Results can be found here:

 /mnt/minerva1/nlp/projects/wikilinks/results.{CC|clueweb}

Or on each machine in:

 /mnt/data/commoncrawl/{CC}/wikilinks
 /mnt/data/clueweb/{09|12}/wikilinks

9 Wikilinks for distribution

Wikilinks version sutable for distribution contains incrementally processed CommonCrawl, ClueWeb and Wikipedia datasets (known together as Total Dataset. A subset containing only ambiguous names of people and locations of wikipedia (Disambiguation Subset).

9.1 Total dataset

Total dataset contains incremental version of deduplication, executed in this order: Wikipedia -> CommonCrawl -> Clueweb. It is represented via multiple files with *.result suffix. A total of 22 datasets. A file containing only unique links - Total_dataset.referred_entities.

9.2 Disambiguation dataset

This chapter deals with extracting subpart of ambiguous names of people and location from processed CC, Clueweb and Wikipedia dataset.

File containing ambiguous names of people can be found here:

 /mnt/minerva1/nlp/projects/decipher_wikipedia/wikipedia_statistics/person_statistics

File containing ambiguous names of locations can be found here:

 /mnt/minerva1/nlp/projects/decipher_wikipedia/wikipedia_statistics/location_statistics/data/

Both files were merged into a single file:

 /mnt/minerva1/nlp/projects/wikilinks/disambiguation_subset_extraction/all_ambiguous_names

Exctaction is executed by scripts that were taken and changed accordingly from project Opal Disambiguation. Script all_servers_extract_context.sh runs script extract_contexts.sh that executes extraction itself on all machines. Script all_servers_extract_context.sh requires that a project_dir path is set manually (directory containing these scripts), output_file_destination (directory, where results of extraction are saved) and ambiguous_names_file (file containing ambiguous names).

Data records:
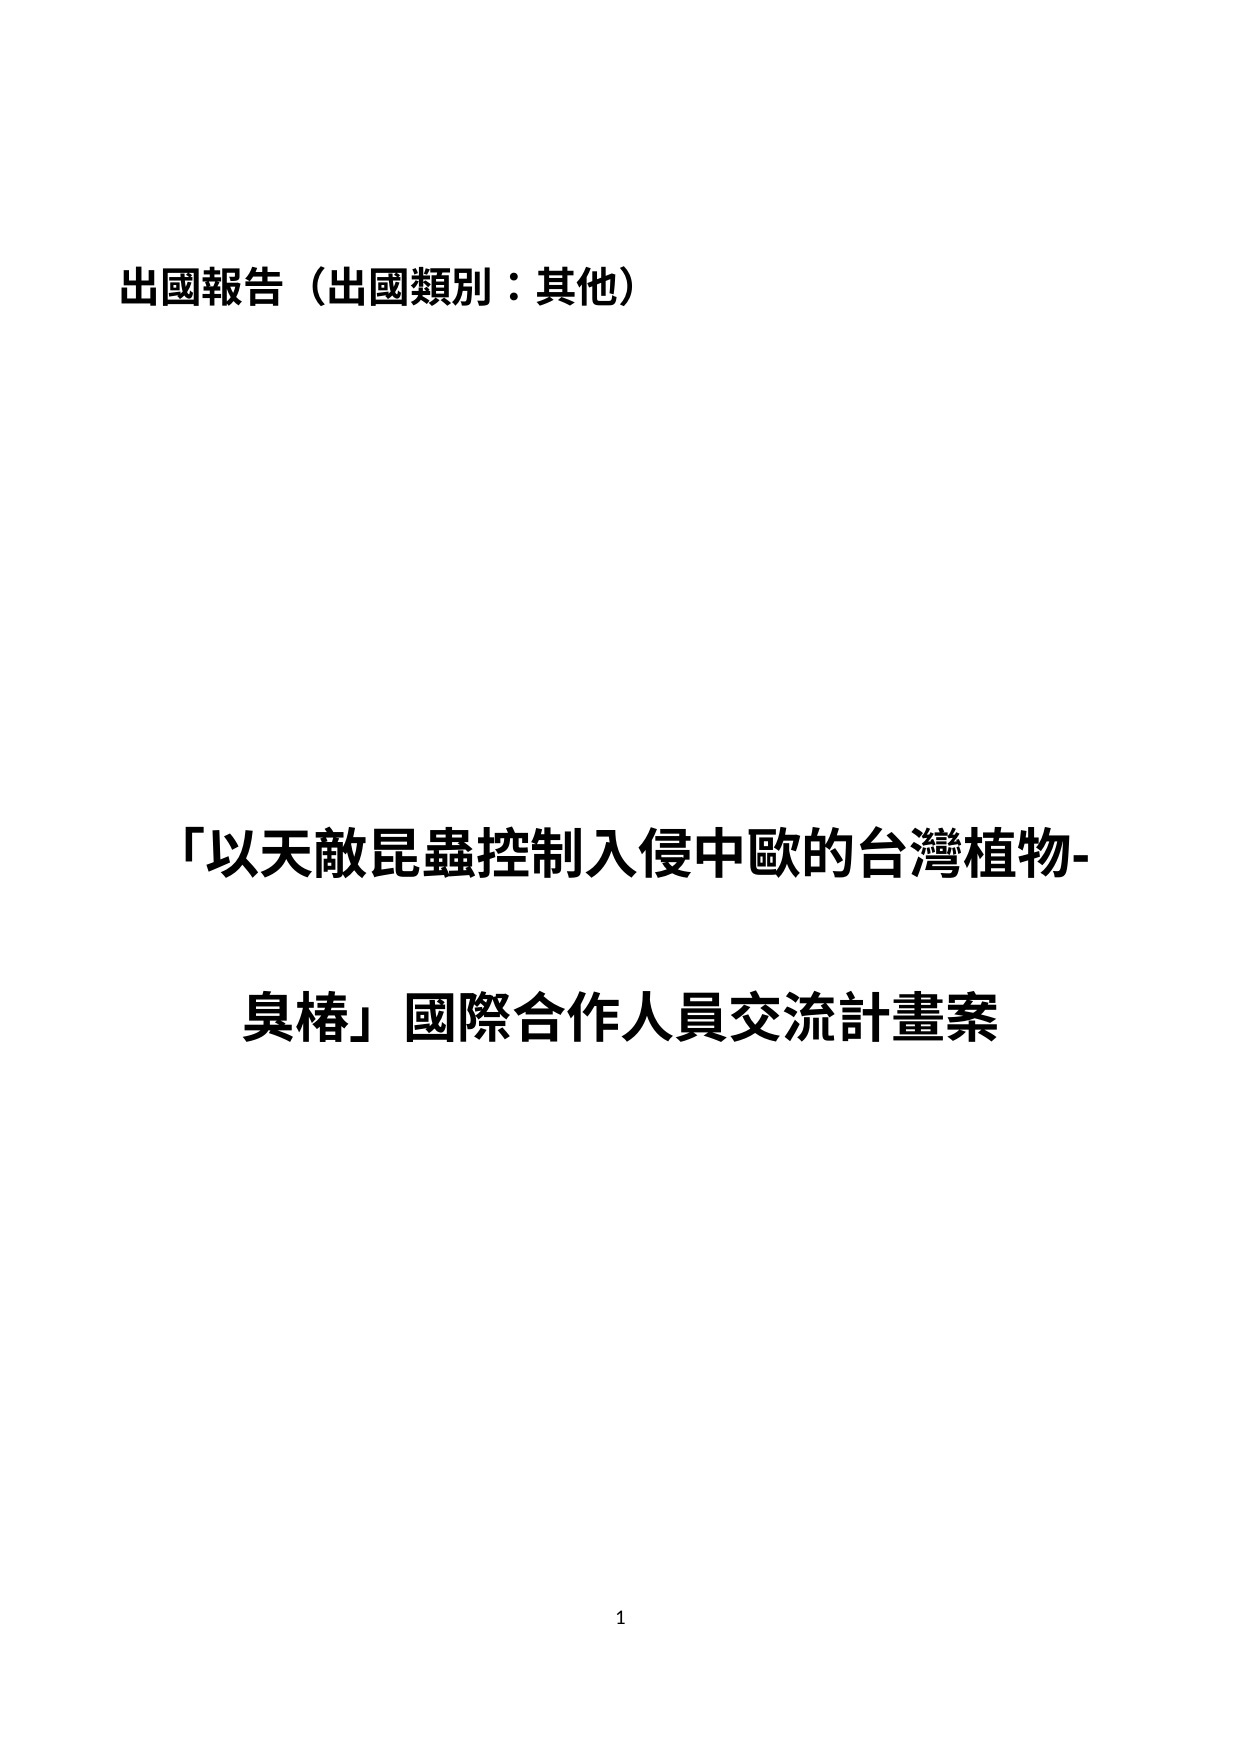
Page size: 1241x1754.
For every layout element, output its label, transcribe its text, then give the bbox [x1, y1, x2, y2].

text 臭椿」國際合作人員交流計畫案 [118, 958, 1122, 1070]
text 「以天敵昆蟲控制入侵中歐的台灣植物- [118, 794, 1122, 906]
text 出國報告（出國類別：其他） [118, 247, 1122, 322]
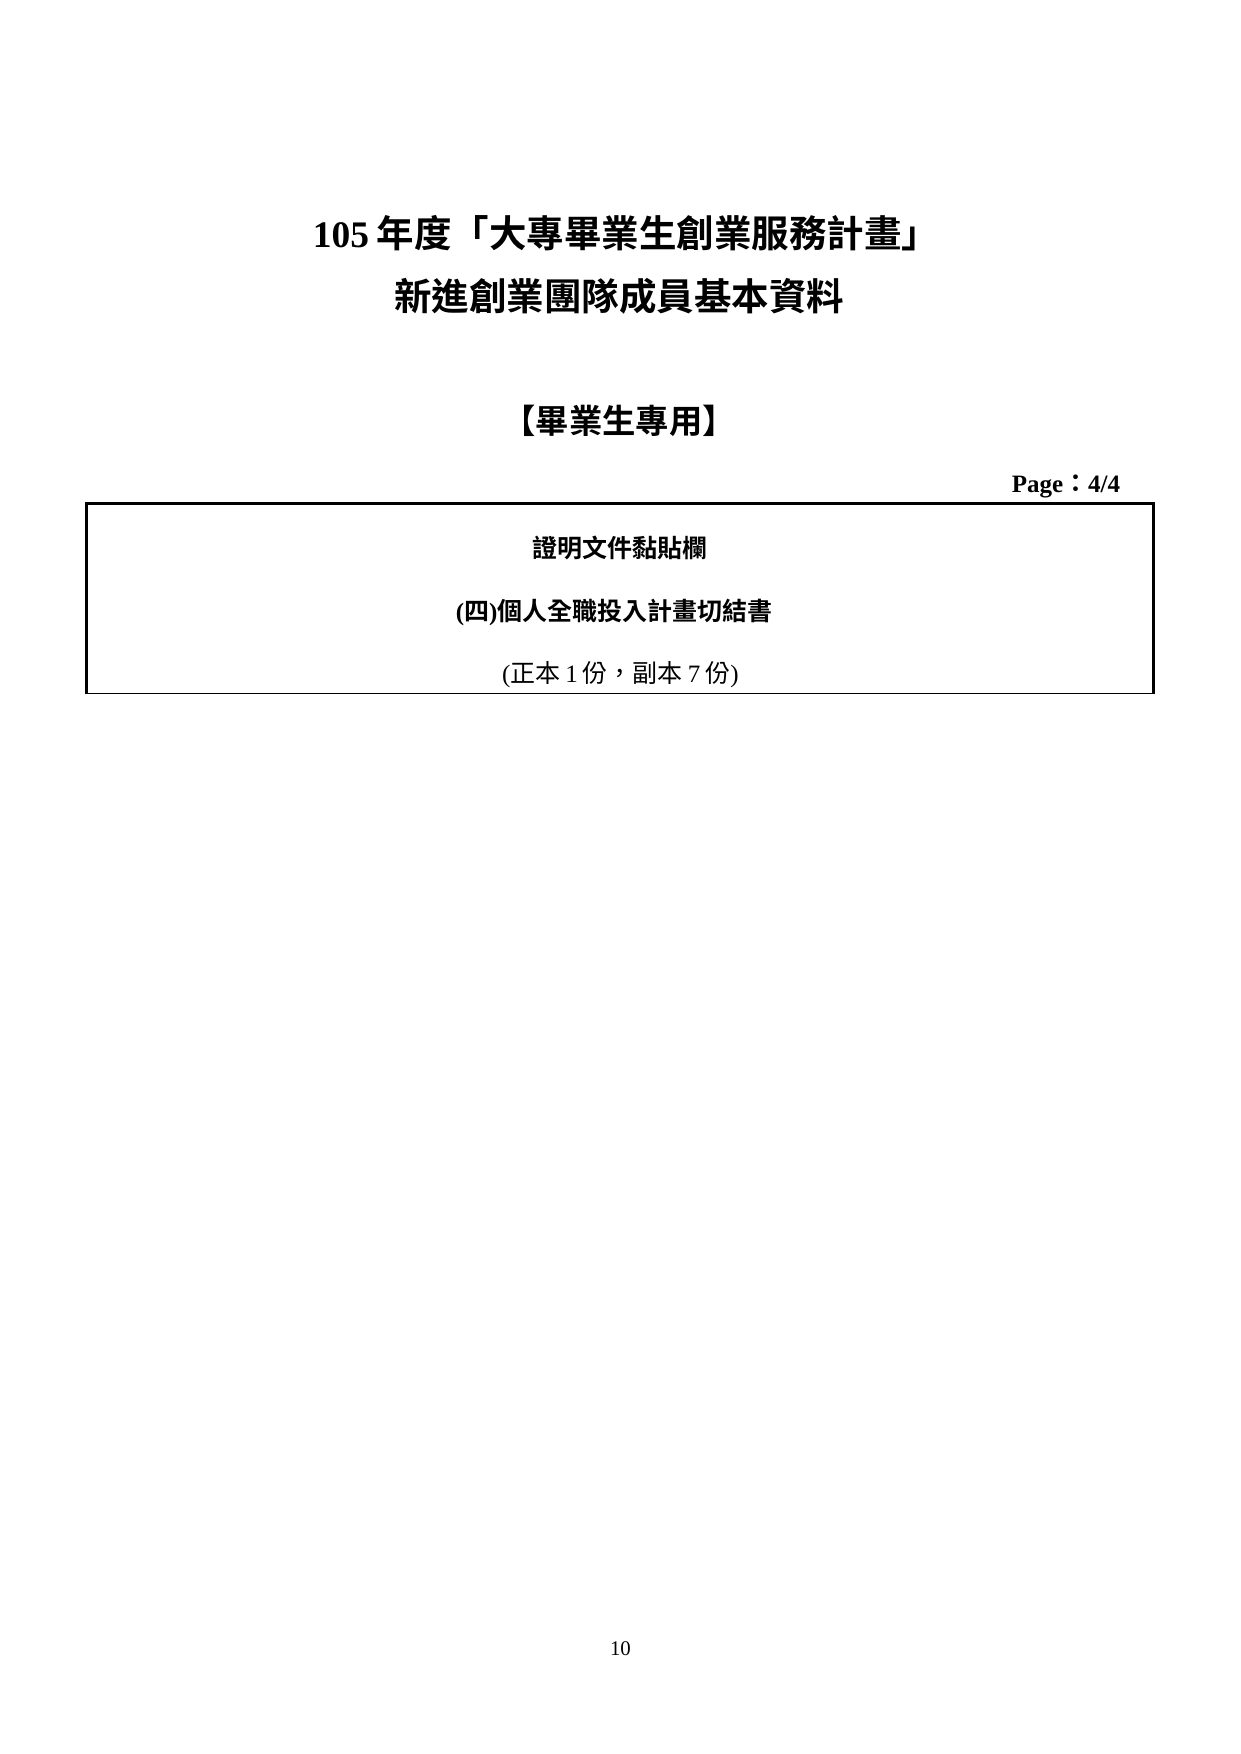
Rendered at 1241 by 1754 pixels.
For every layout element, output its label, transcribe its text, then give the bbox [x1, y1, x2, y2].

TASK DESCRIPTION – Can you output, word for word, the portion of the Wikilinks text starting at "Or on each machine" and ending at "links - Total_dataset.referred_entities."?

OUTPUT FOR THIS TASK –
Or on each machine in:

 /mnt/data/commoncrawl/{CC}/wikilinks
 /mnt/data/clueweb/{09|12}/wikilinks

9 Wikilinks for distribution

Wikilinks version sutable for distribution contains incrementally processed CommonCrawl, ClueWeb and Wikipedia datasets (known together as Total Dataset. A subset containing only ambiguous names of people and locations of wikipedia (Disambiguation Subset).

9.1 Total dataset

Total dataset contains incremental version of deduplication, executed in this order: Wikipedia -> CommonCrawl -> Clueweb. It is represented via multiple files with *.result suffix. A total of 22 datasets. A file containing only unique links - Total_dataset.referred_entities.